Caption: Along with the Transformers, this was another classic that had the ability to CHANGE APPEARANCE in the 80s. Who remembers it?
Have you had a good go at translating this dialogue? (If not, don't go any further! SPOILER ALERT!)
OK, are you ready to check if you got it all right now?
Here's my loose translation:
- Do me a favour, close your eyes.
- You are scaring me!
- Come on, trust me. I have something to give you. Be careful, it's delicate. If you don't like it, just pretend you like it.
- Oh, it's a magnificent dress! This design is all the rage at the moment. I've gone to a lot of trouble to find one like that.
- You will be sensational at the party. Try it. Now, turn around. Yes, it's perfect. I hope it's not too big. I had it made by a friend.
- Don't worry, it's great. Will you come with me, tomorrow?
- No, I'm getting too old for that sort of party!

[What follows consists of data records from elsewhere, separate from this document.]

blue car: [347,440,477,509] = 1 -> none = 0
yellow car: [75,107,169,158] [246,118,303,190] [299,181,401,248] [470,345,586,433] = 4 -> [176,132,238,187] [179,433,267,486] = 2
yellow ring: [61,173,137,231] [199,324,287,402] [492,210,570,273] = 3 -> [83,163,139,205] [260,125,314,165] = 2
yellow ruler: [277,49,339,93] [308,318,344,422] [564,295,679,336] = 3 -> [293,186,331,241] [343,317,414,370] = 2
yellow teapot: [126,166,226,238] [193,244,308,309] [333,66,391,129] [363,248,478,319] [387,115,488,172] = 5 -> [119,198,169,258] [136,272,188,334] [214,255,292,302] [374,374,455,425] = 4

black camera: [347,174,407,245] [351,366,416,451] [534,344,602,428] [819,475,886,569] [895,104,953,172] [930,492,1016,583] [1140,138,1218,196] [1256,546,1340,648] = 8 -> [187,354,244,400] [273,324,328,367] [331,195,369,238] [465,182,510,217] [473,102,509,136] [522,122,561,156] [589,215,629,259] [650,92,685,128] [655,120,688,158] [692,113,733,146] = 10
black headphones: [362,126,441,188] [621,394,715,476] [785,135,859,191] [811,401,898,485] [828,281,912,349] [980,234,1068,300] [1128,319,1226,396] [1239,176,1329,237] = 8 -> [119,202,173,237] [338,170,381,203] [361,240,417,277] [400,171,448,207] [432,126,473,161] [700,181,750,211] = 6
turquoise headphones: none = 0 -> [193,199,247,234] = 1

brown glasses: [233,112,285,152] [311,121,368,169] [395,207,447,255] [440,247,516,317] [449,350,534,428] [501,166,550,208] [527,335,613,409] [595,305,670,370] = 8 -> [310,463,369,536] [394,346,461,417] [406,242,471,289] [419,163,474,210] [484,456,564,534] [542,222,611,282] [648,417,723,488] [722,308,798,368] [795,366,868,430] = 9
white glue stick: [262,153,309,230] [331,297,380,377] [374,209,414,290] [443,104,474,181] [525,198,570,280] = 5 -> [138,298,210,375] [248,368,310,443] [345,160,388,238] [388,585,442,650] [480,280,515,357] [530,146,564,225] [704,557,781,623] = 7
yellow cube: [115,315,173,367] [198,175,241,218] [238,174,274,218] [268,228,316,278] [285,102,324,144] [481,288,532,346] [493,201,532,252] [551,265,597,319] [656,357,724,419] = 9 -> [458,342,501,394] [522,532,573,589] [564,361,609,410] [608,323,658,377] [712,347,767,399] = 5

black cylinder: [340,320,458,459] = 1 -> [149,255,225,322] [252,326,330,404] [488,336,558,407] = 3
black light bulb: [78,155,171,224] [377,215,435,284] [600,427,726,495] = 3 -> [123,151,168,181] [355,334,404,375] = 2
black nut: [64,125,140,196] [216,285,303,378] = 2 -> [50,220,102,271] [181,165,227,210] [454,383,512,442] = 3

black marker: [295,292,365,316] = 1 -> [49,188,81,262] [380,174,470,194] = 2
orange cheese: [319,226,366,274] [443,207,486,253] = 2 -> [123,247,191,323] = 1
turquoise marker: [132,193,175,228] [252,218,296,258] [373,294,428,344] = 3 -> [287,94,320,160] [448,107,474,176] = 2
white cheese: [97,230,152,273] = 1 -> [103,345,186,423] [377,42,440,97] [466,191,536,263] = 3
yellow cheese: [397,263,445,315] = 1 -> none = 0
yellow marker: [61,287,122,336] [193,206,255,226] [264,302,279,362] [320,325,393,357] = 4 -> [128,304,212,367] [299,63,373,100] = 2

- How much do I owe you for the dress?
- Don’t worry about it, it's a present.
- You are kidding me! It's too good to be true.
- No, no, it's nothing. Get used to the idea.
- You saved my life. I was about to give up on that party!
- It's getting late. Go to bed, sleep in tomorrow, go to the party and tell me all the details afterwards.
- I have to get up early, I'm going to have my hair cut. We'll go over all the gossip together later, I promise!
If you got it all right, give yourself three cheers. If your translation is slightly different, but it more or less means the same thing, don't get hung up on the small details. There are many ways to skin a cat!
Now, how about writing your own sentences using your favourite phrases involving the verb faire? Repetition is your friend!
A Word of Advice on Idioms
If you just love idioms, be careful. You need to learn all the words and say them in the right order, or it will be weird. For example, laisser faire is in the opposite order of all the other examples. Get it wrong and it won't make sense at all. Native speakers will probably be too puzzled to realise that your mistake is just a simple inversion.
As a student of the English language, I just love idioms. However, I admit to mixing them up. As a student I mostly shrug it off, but when I wear the “teacher hat,” I think these little mix ups are terrible. It breaks the natural flow of the conversation as it forces native speakers to analyse what you have said and replace it (at least in their head) with the correct word(s).
My final piece of advice is "less is more." Keep in mind that it's more interesting to talk to someone who uses simple but correct sentences, than to someone who strings idioms together nonstop (correctly or not!).